Coexistence of increased arterial stiffness and interatrial block in overweight subjects


Dogdus M., Cinier G.

Annals of Noninvasive Electrocardiology, vol.25, no.3, 2020 (SCI-Expanded) identifier identifier

  • Publication Type: Article / Article
  • Volume: 25 Issue: 3
  • Publication Date: 2020
  • Doi Number: 10.1111/anec.12724
  • Journal Name: Annals of Noninvasive Electrocardiology
  • Journal Indexes: Science Citation Index Expanded (SCI-EXPANDED), Scopus, Agricultural & Environmental Science Database, CINAHL, EMBASE, MEDLINE
  • Keywords: clinical, epidemiology/clinical trials, noninvasive techniques—electrocardiography
  • Uşak University Affiliated: Yes

Abstract

Background: Interatrial block (IAB) is an electrical conduction delay between the right and left atrium and is associated with some cardiovascular disorders.

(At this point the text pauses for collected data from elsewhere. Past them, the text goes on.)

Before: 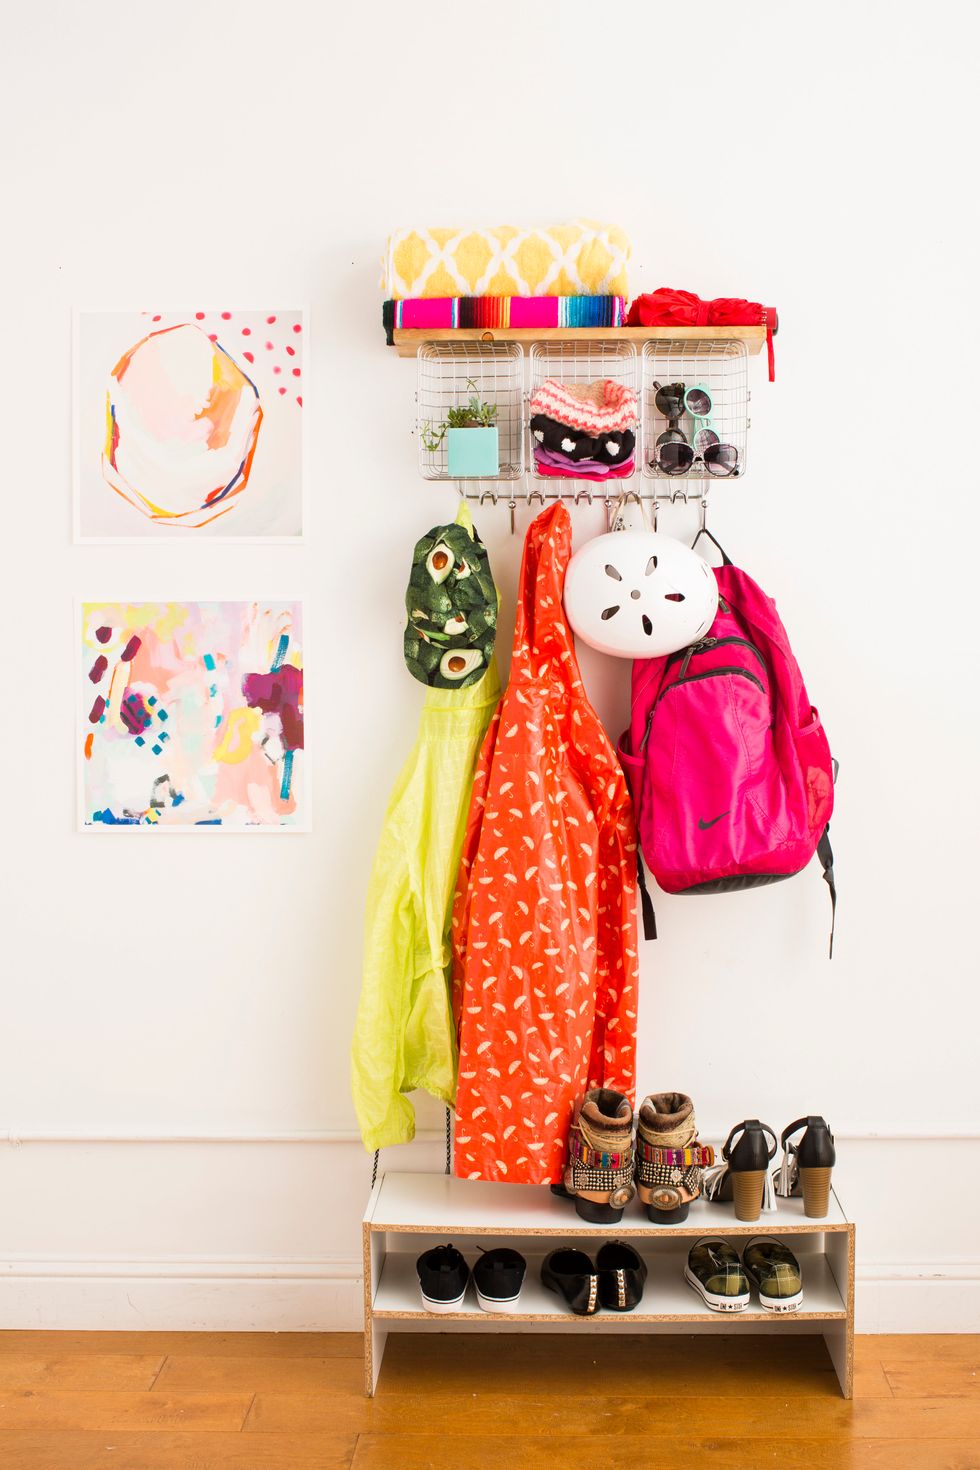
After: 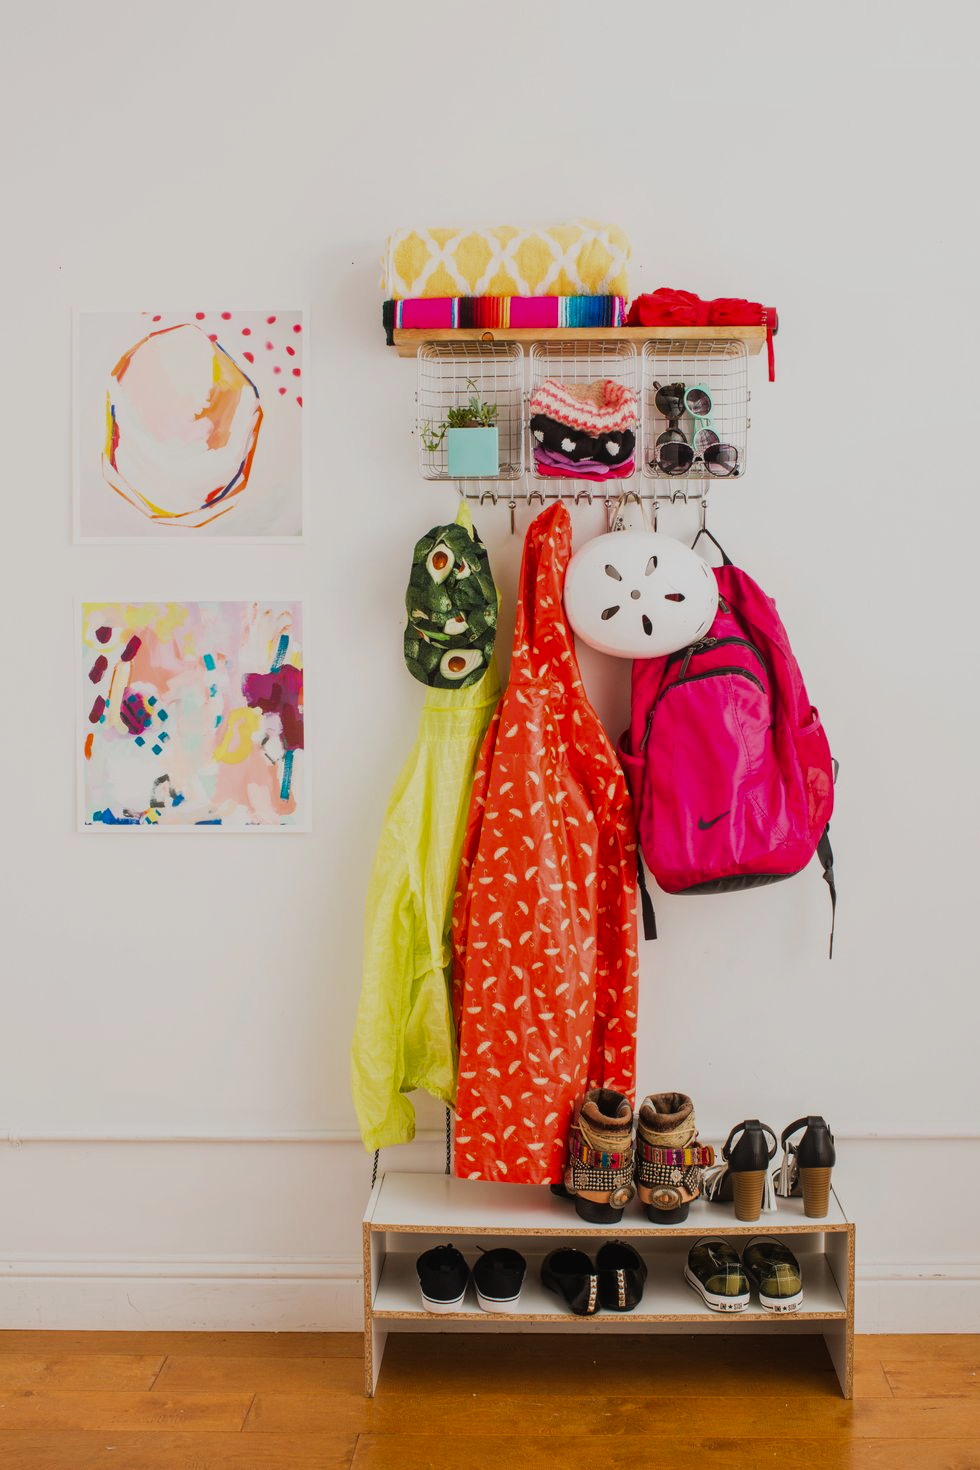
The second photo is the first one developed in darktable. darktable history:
local contrast: detail 110%
exposure: black level correction 0, exposure -0.718 EV, compensate highlight preservation false
tone curve: curves: ch0 [(0, 0) (0.08, 0.06) (0.17, 0.14) (0.5, 0.5) (0.83, 0.86) (0.92, 0.94) (1, 1)], preserve colors none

Arterial stiffness is a useful prognostic marker for cardiovascular events. In the present study, we aimed to investigate the coexistence of increased arterial stiffness and IAB in overweight subjects. Methods: A total of 110 overweight people were enrolled (56 subjects with IAB, and 54 age- and gender-matched subjects without IAB) into the study. Surface 12-lead standard ECGs were recorded. I.E.M. Mobil-O-Graph ambulatory blood pressure monitor device was used to assess the arterial stiffness. Results: The mean age of the patients was 54.1 ± 11.5 years, and 53.6% were male. PWV and Aix were significantly higher in IAB (+) group than IAB (−) group (9.34 ± 1.5 vs. 7.86 ± 1.3, p <.001; 29.18 ± 11.2 vs. 22.75 ± 10.4, p <.001, respectively), and also, positive linear correlation was observed between arterial stiffness parameters and P-wave duration (r =.758 for PWV; r =.682 for Aix, respectively). Conclusion: The present study is the first to focus on evaluating the relationship between the presence of IAB and arterial stiffness in overweight subjects. If there is a coexistence of increased arterial stiffness and IAB in overweight subjects, it should be considered as requiring clinically closer follow-up.